There are three more related dimensions. We have a research effort that’s looking at applying machine-learning to dynamic data transformation. This has to do with ensuring that data that is stored in different schemas can be dynamically transformed and analysed. Then there is a technique called fuzzy matching, which is tied to the privacy enhancing technology. It is about the ability to recognise and match with confidence one unit of record in a database within an enterprise, with another unit of record in another enterprise, referencing the same individual or underlying asset, without ever actually describing the identity of the individual or the asset.
In cybersecurity, we are focused on three primary areas. One is building trustworthy and resilient cyber-systems.
We are trying to achieve provable trustworthiness, which is the ultimate assurance that the systems can be trusted and operated as specified. This involves formal software verification, using machine-checked mathematical proof. In terms of scope, it is equivalent to the creation of the discipline of software engineering 45 years ago.
We want to specify and quantify security using formal methods. We are specifying and verifying communication protocols. We are specifying software architecture and security properties. It will allow formal verification of the functional and non-functional properties of the components against security requirements.
The next area is large-scale formal verification. This is about techniques for reducing the cost of formally verifying systems, so that more systems can adopt this approach. Particularly, we are working on ways to automatically generate codes and correctness proofs and a verified high level language framework allowing increased verification productivity. Proof engineering which involves developing and maintaining large proof bases that have millions of lines of code is another area.

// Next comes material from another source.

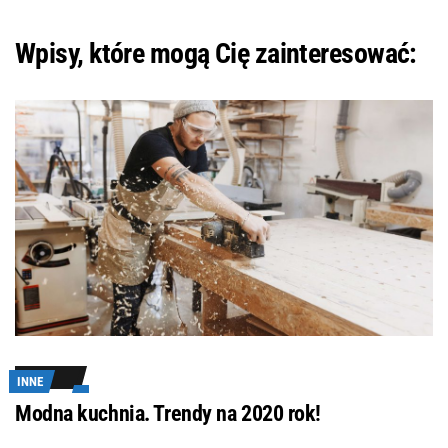
Wpisy, które mogą Cię zainteresować:
INNE
Modna kuchnia. Trendy na 2020 rok!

We are looking at new approaches to mission-critical and life-critical systems. At an architectural level our goal is resilience, the ability of systems to maintain minimum or critical functionality in the face of an attack or component failure and to be able to recover as safely and as soon as possible.
The second one is risk-based cybersecurity approaches and shared awareness. This is looking at risk and understanding risk in a particular context to dynamically inform security policy.

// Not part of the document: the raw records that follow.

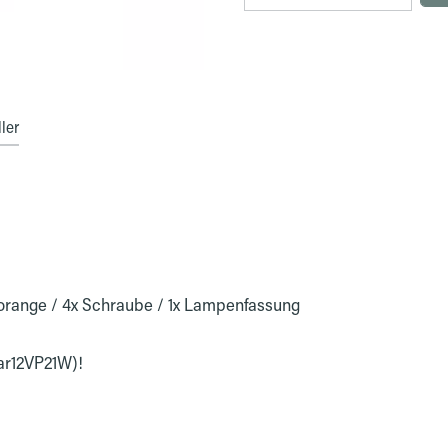
ler
or orange / 4x Schraube / 1x Lampenfassung
lar12VP21W)!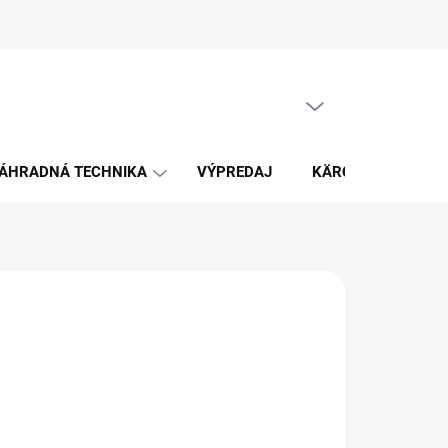
PRÁZDNY KOŠÍK
NÁKUPNÝ
KOŠÍK
ÁHRADNÁ TECHNIKA
VÝPREDAJ
KÄRCHER
K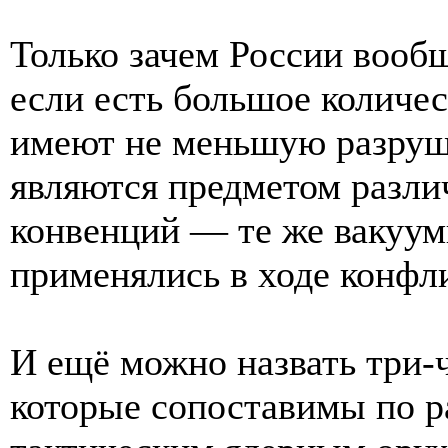
Только зачем России вооб
если есть большое количе
имеют не меньшую разруши
являются предметом разл
конвенций — те же вакуум
применялись в ходе конфл
И ещё можно назвать три-
которые сопоставимы по р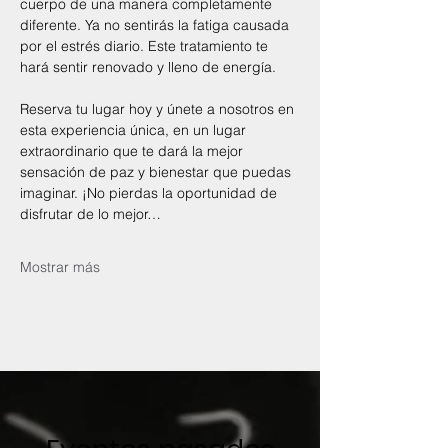
cuerpo de una manera completamente 
diferente. Ya no sentirás la fatiga causada 
por el estrés diario. Este tratamiento te 
hará sentir renovado y lleno de energía.
Reserva tu lugar hoy y únete a nosotros en 
esta experiencia única, en un lugar 
extraordinario que te dará la mejor 
sensación de paz y bienestar que puedas 
imaginar. ¡No pierdas la oportunidad de 
disfrutar de lo mejor…
Mostrar más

The third area is strengthening the machine and social dimension of cybersecurity. We recognise that cybersecurity is a systems problem and that it cannot be solved without taking all aspects of the system into account. This includes the human element. Social, legal, economic and policy considerations come into play. We are looking deeper into human behaviours and how those behaviours are influenced by different factors, such as technology design.
Can you tell us about the Blockchain study by Data61?
The report is due to be submitted to Treasury in the first quarter of 2017. It’s still early days for Blockchain. We are conducting research into not only the industries and areas where we think Blockchain will be used. We are also looking at the underlying protocols and if they are robust enough for some of the applications being discussed.
Within that we are looking at things like supply chain, traceability through a supply chain and remittance payments. We are also looking at new architectures for government registries.
Before we wind up, can I ask what is the biggest challenge in your view achieving the full potential of a data-driven world?
I think the biggest challenge from a technology point of view would be data integrity. In the past, there has been lot of emphasis on confidentiality and availability. As we move to a world with greater levels of automation data integrity is going to become a much larger issue.